Exercise requirements: Write out exactly the lines from the one containing "altogether absent |" through the last line of the records below, and no others.

Collected data:
<<<<

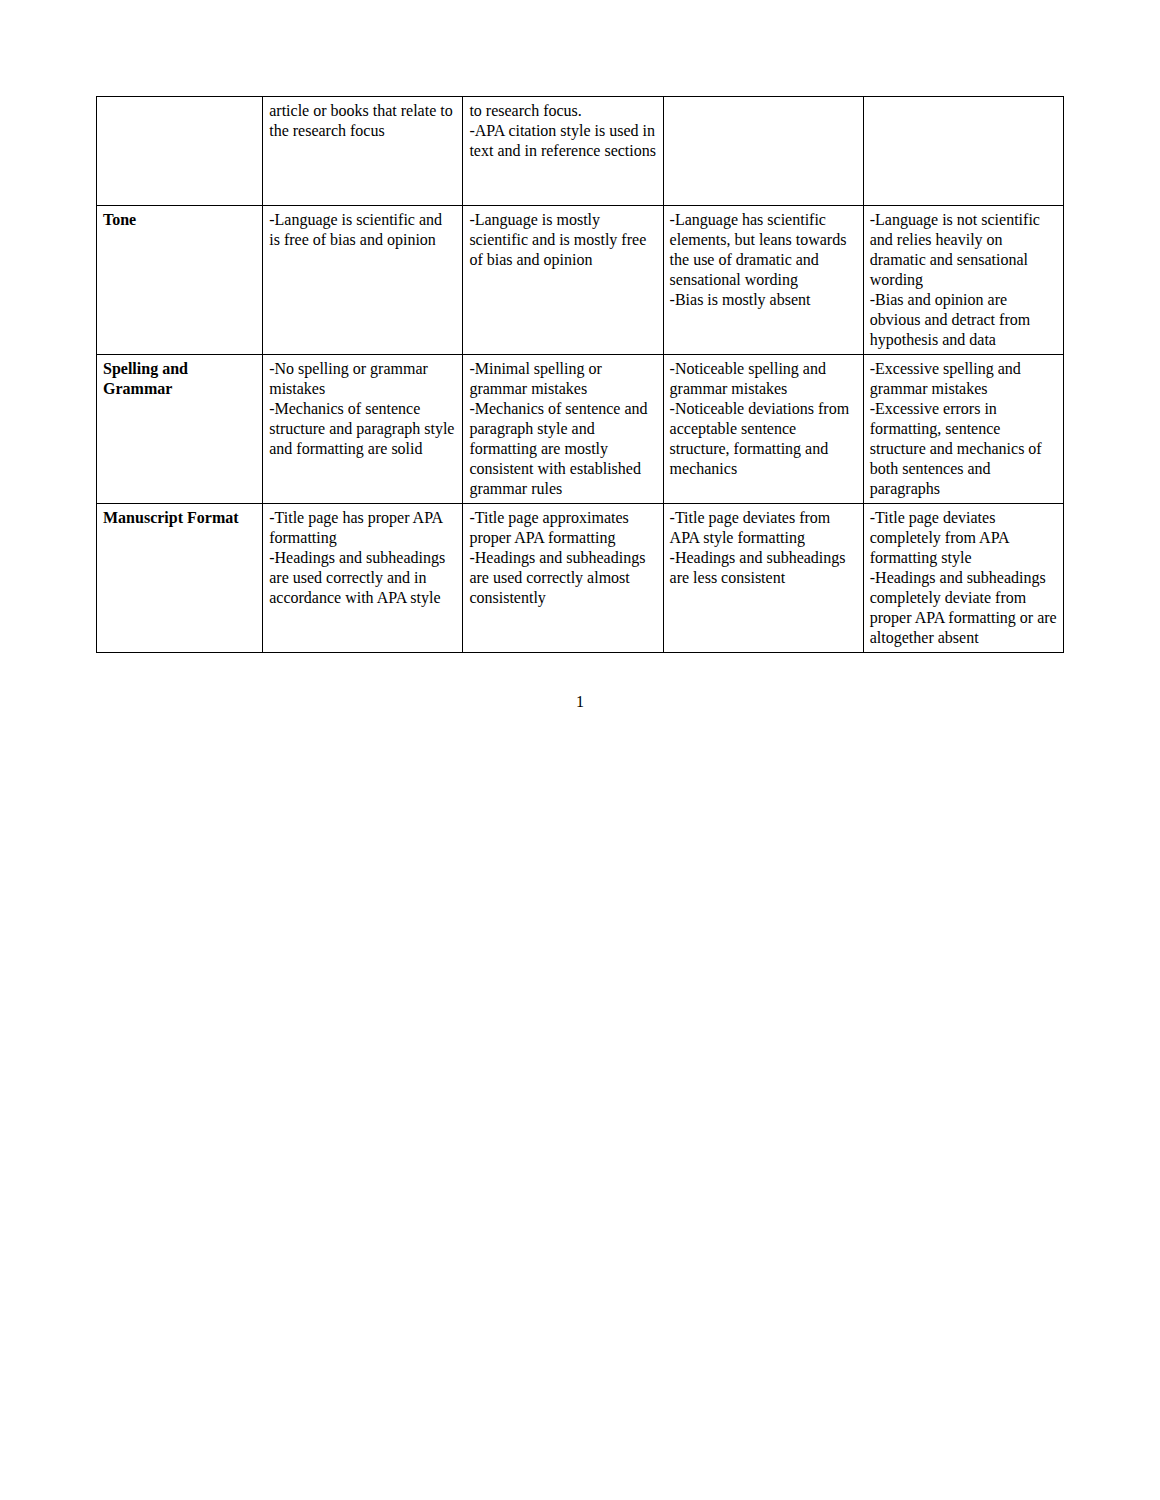| | article or books that relate to the research focus | to research focus. -APA citation style is used in text and in reference sections | | |
| Tone | -Language is scientific and is free of bias and opinion | -Language is mostly scientific and is mostly free of bias and opinion | -Language has scientific elements, but leans towards the use of dramatic and sensational wording -Bias is mostly absent | -Language is not scientific and relies heavily on dramatic and sensational wording -Bias and opinion are obvious and detract from hypothesis and data |
| Spelling and Grammar | -No spelling or grammar mistakes -Mechanics of sentence structure and paragraph style and formatting are solid | -Minimal spelling or grammar mistakes -Mechanics of sentence and paragraph style and formatting are mostly consistent with established grammar rules | -Noticeable spelling and grammar mistakes -Noticeable deviations from acceptable sentence structure, formatting and mechanics | -Excessive spelling and grammar mistakes -Excessive errors in formatting, sentence structure and mechanics of both sentences and paragraphs |
| Manuscript Format | -Title page has proper APA formatting -Headings and subheadings are used correctly and in accordance with APA style | -Title page approximates proper APA formatting -Headings and subheadings are used correctly almost consistently | -Title page deviates from APA style formatting -Headings and subheadings are less consistent | -Title page deviates completely from APA formatting style -Headings and subheadings completely deviate from proper APA formatting or are altogether absent |
1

>>>>

Response to this task:
| Manuscript Format | -Title page has proper APA formatting -Headings and subheadings are used correctly and in accordance with APA style | -Title page approximates proper APA formatting -Headings and subheadings are used correctly almost consistently | -Title page deviates from APA style formatting -Headings and subheadings are less consistent | -Title page deviates completely from APA formatting style -Headings and subheadings completely deviate from proper APA formatting or are altogether absent |
1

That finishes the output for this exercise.